John Munch is a cynical man. He has been that way for years, but he is even more cynical right now. Nevertheless, nobody bothers to ask why he is this way. They don't because he doesn't cry about his life and he doesn't sit at home, day and night, wondering why life dealt him such a crappy hand. He does his job, and he does it well. That's why they don't ask. It's why no one asks why he's a cynical, emotionally closed, and guarded man. If they did, however, John Munch might tell them a story.
A story of a little boy who had so much love, hope and dreams that he thought the world was a loving and beautiful place. A little boy whose life had dealt him a crappy hand, and who now strived for the acceptance in a cold, hostile world. And of a little boy who dreamt of being a hero; who fought dragons and monsters and rescued beautiful princesses.
Then as time moved on, the boy's hope, which had sheltered him like a blanket, was snatched away. Piece by piece until nothing was left, and the boy had surrounded and protected himself with a wall of words. Death came in all sorts for the boy, but it always carried two constants; guilt and silence. They stayed with him until the boy grew into a man. A man that was so beaten, broken and destroyed that letting go of either the guilt or silence was nearly impossible.
And that described John Munch perfectly until a few years ago. Until Olivia.
She was the new semblance of family for him. She was the little sister he never had, and she did what nobody else had cared to do. She talked to him. He still remembers the night on the rooftop vividly. It was the place where he had first let go of the silence and confessed to her about Emily McKenna, and the little girl across the road. The emotion that he felt that night, after almost half a century of keeping it inside, was almost unbearable. If Olivia had not been there, he would still be the same cynical, crippled man he used to be. From then on, John Munch had hope. She had given him a piece of what was so cruelly snatched from him as a child. That was the gift that she had given him; the gift of letting go.

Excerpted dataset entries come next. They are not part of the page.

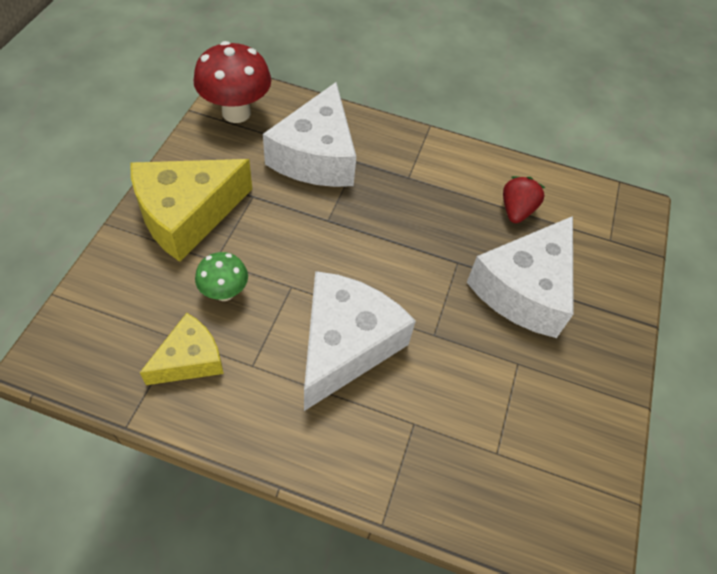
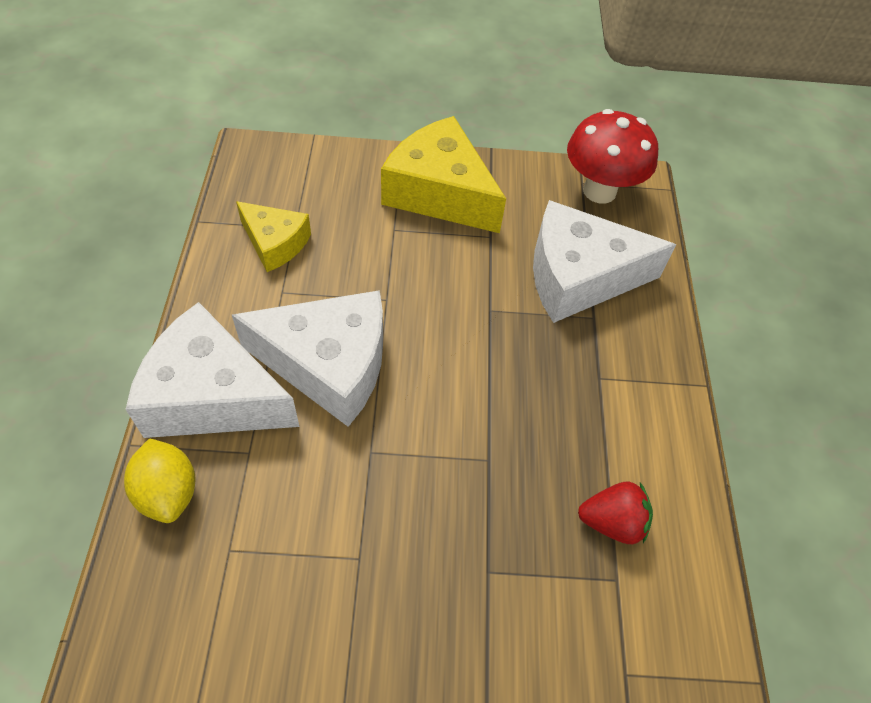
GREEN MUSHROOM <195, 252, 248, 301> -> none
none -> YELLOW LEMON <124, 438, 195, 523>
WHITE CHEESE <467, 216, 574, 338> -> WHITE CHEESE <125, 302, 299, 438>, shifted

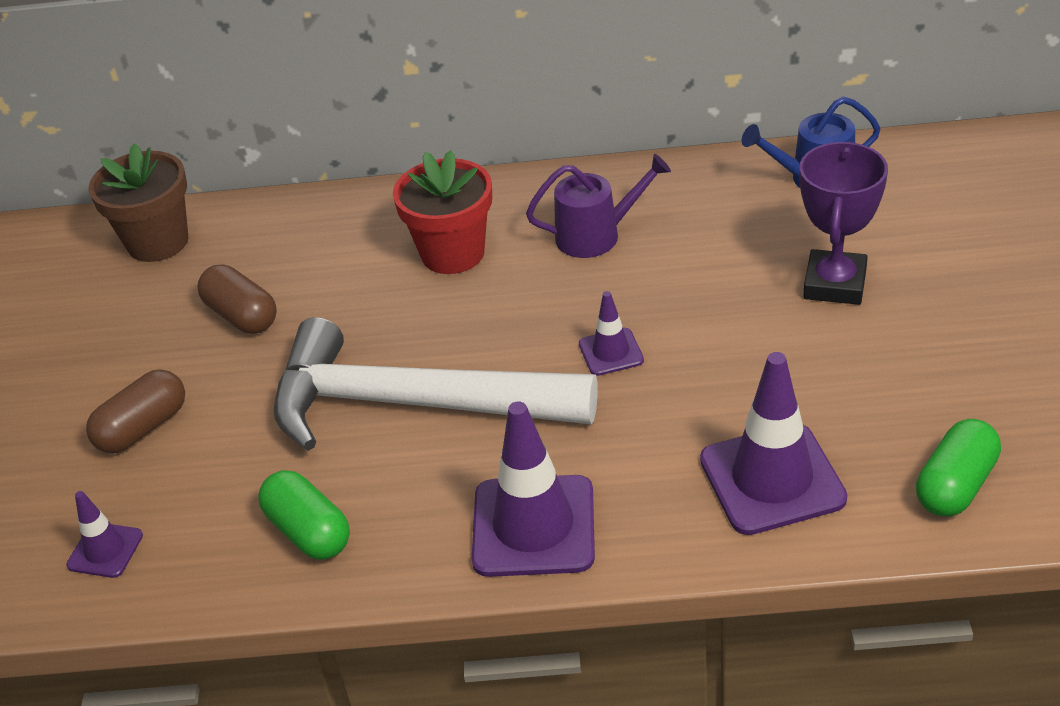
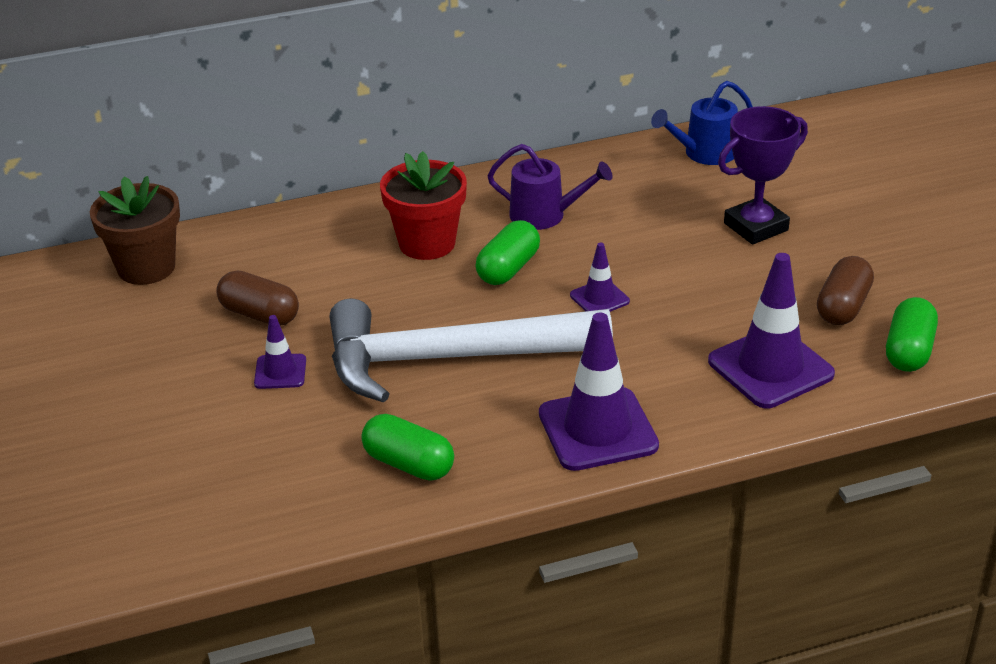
none -> GREEN CAPSULE <476, 220, 540, 285>
PURPLE TRAFFIC CONE <66, 491, 143, 578> -> PURPLE TRAFFIC CONE <254, 315, 306, 389>, shifted
BROWN CAPSULE <86, 369, 185, 453> -> BROWN CAPSULE <817, 256, 874, 325>, shifted
PURPLE WATERING CAN <526, 154, 671, 258> -> PURPLE WATERING CAN <487, 144, 613, 230>, 45 degrees clockwise
PURPLE TROPHY <800, 142, 888, 305> -> PURPLE TROPHY <718, 106, 808, 245>, 60 degrees clockwise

And then she too was brutally ripped away. In a split second, she was gone forever and he was alone. Back to the same depressed, emotionally stunted, and cynical man he had always been. But now he has a family, a place of sanctuary that he can come to for comfort. As he watches the room around him, he knows that he needs his family more than ever now; they depended on each other to survive. It would make Olivia happy to hear that, he thinks. And that's enough reason for him to let down his wall altogether.